Copy the material below word for word, from the line containing "Is there any" through the end of the material.

# # # # #

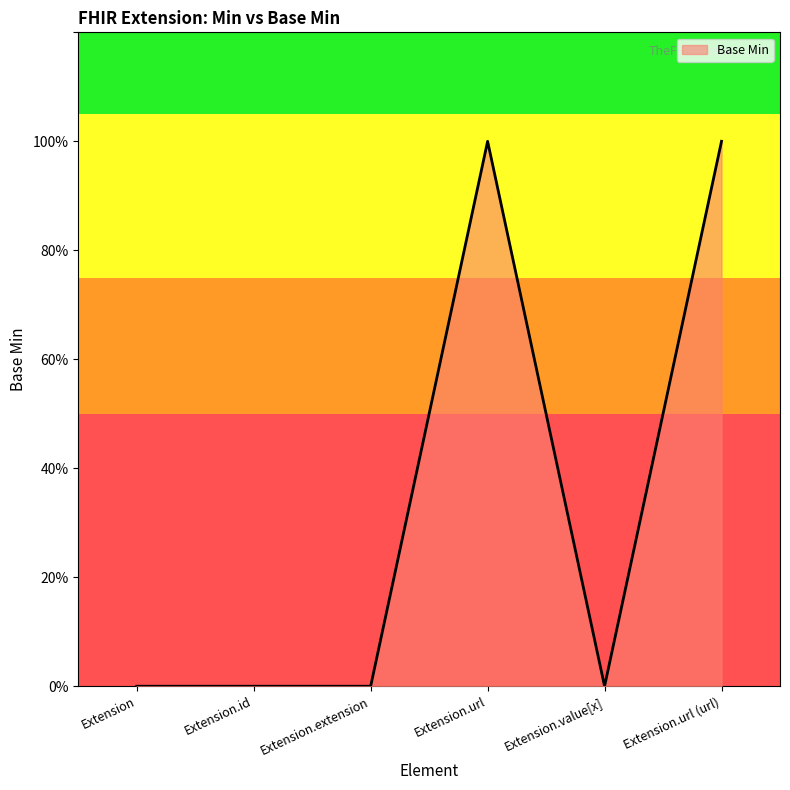

Rank the categories by value from highest to lowest.

Extension.url, Extension.url (url), Extension, Extension.id, Extension.extension, Extension.value[x]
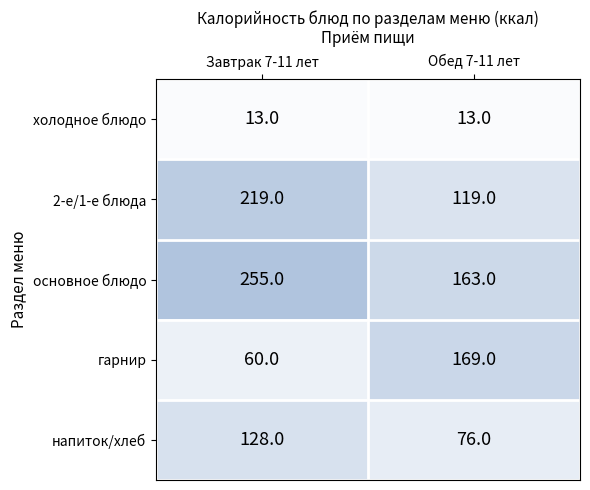

Reading left to right, list all the values displayed in this chart.

холодное блюдо: 13	13
2-е/1-е блюда: 219	119
основное блюдо: 255	163
гарнир: 60	169
напиток/хлеб: 128	76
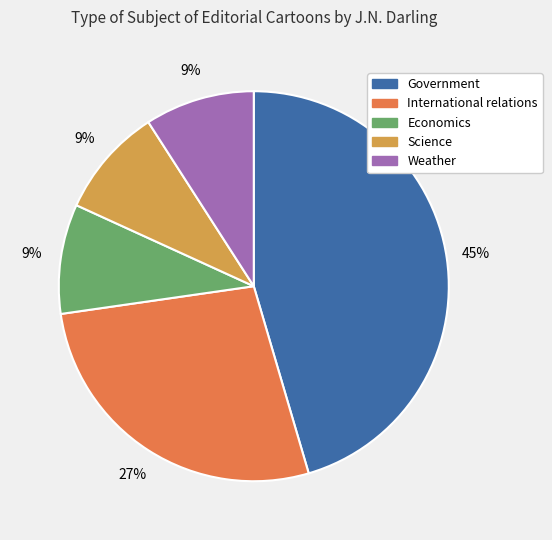

Does any single category account for the majority?

No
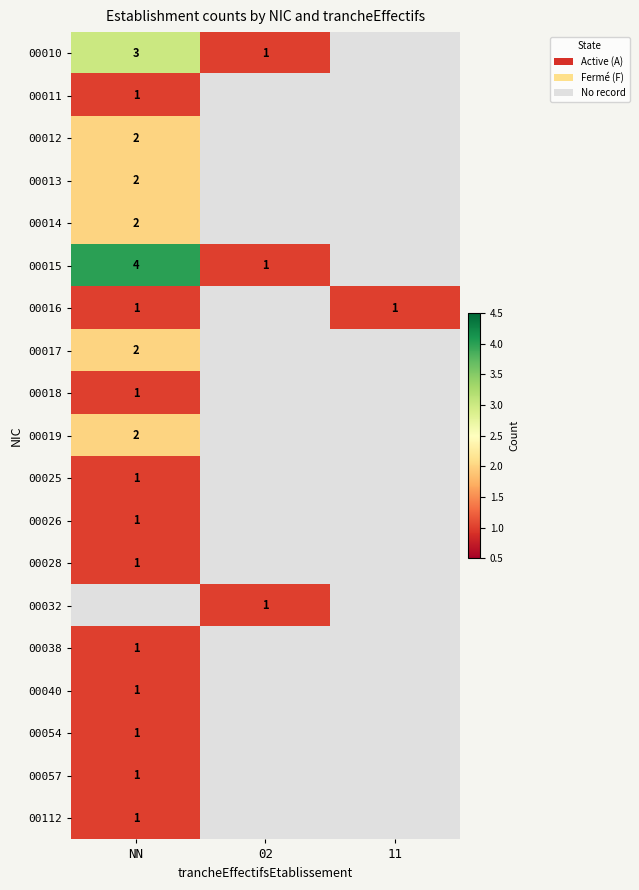

Where is 00054 nearest to the value 1?

NN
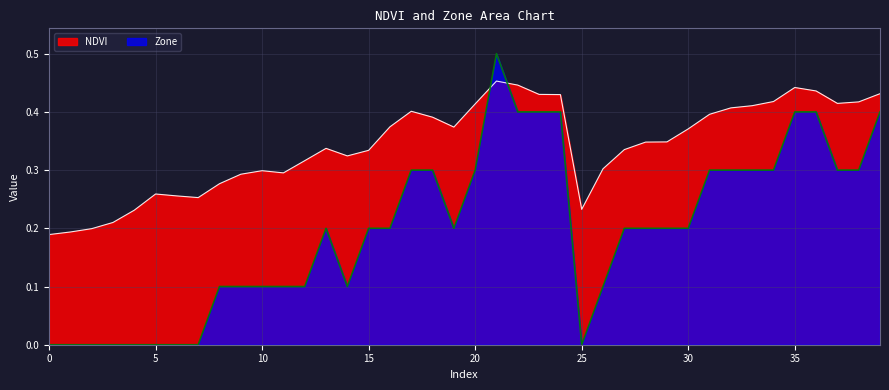

At which category is the sum across all series the highest?

21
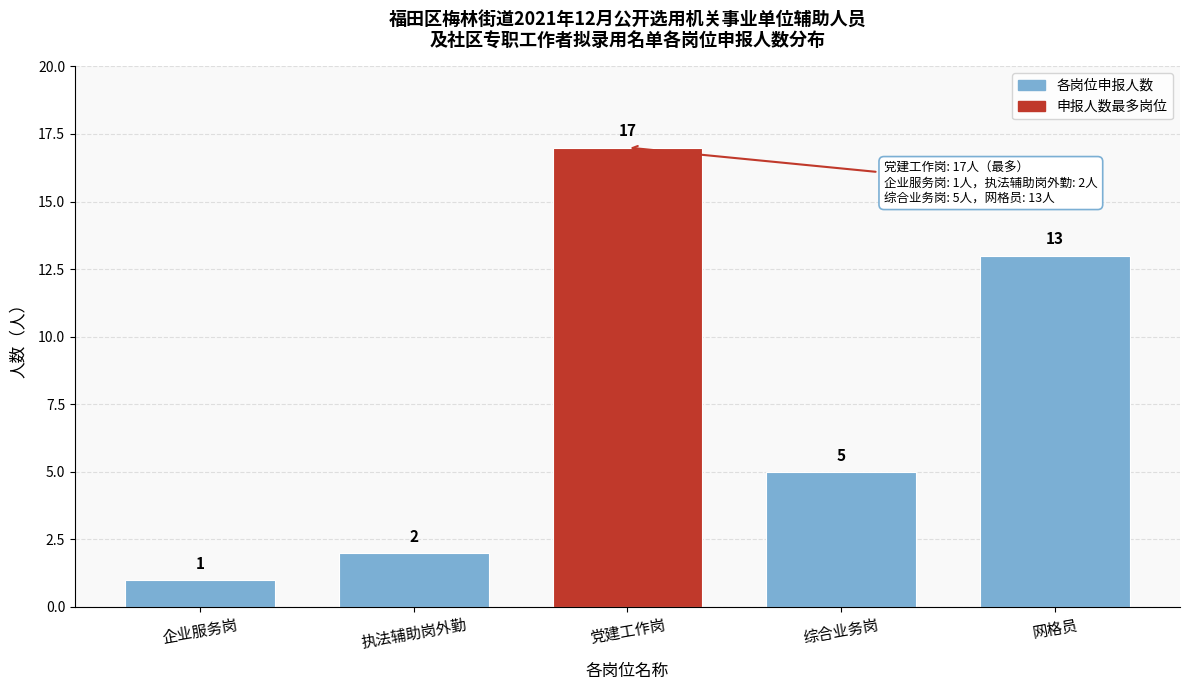

Reading left to right, list all the values displayed in this chart.

1	2	17	5	13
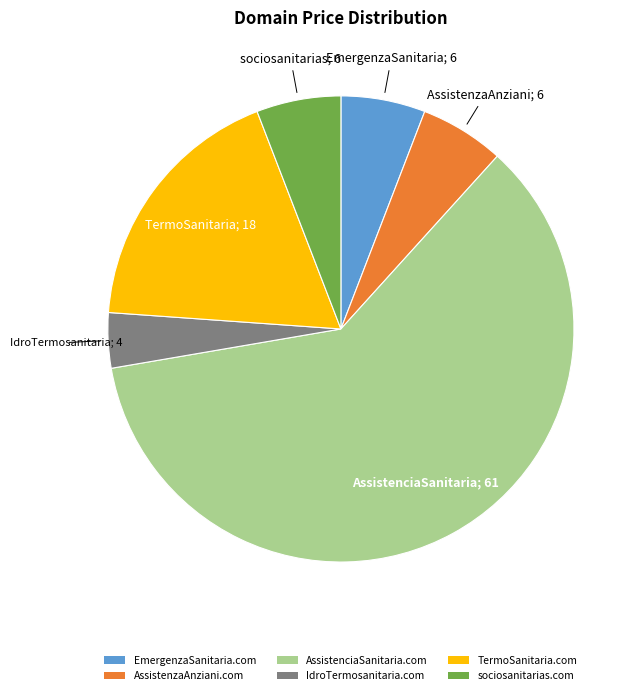

Is the sum of IdroTermosanitaria.com and TermoSanitaria.com greater than half?

No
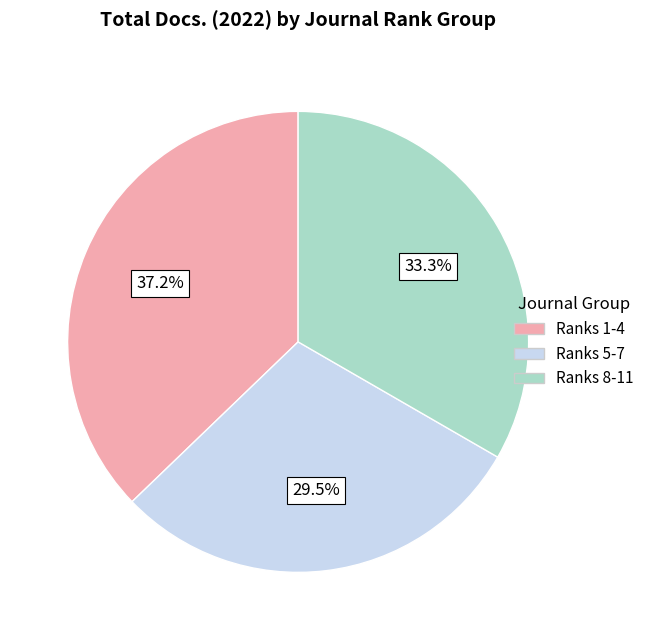

Is there any slice that represents more than half of the pie?

No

# # # # #

Answer space:
Is there any slice that represents more than half of the pie?

No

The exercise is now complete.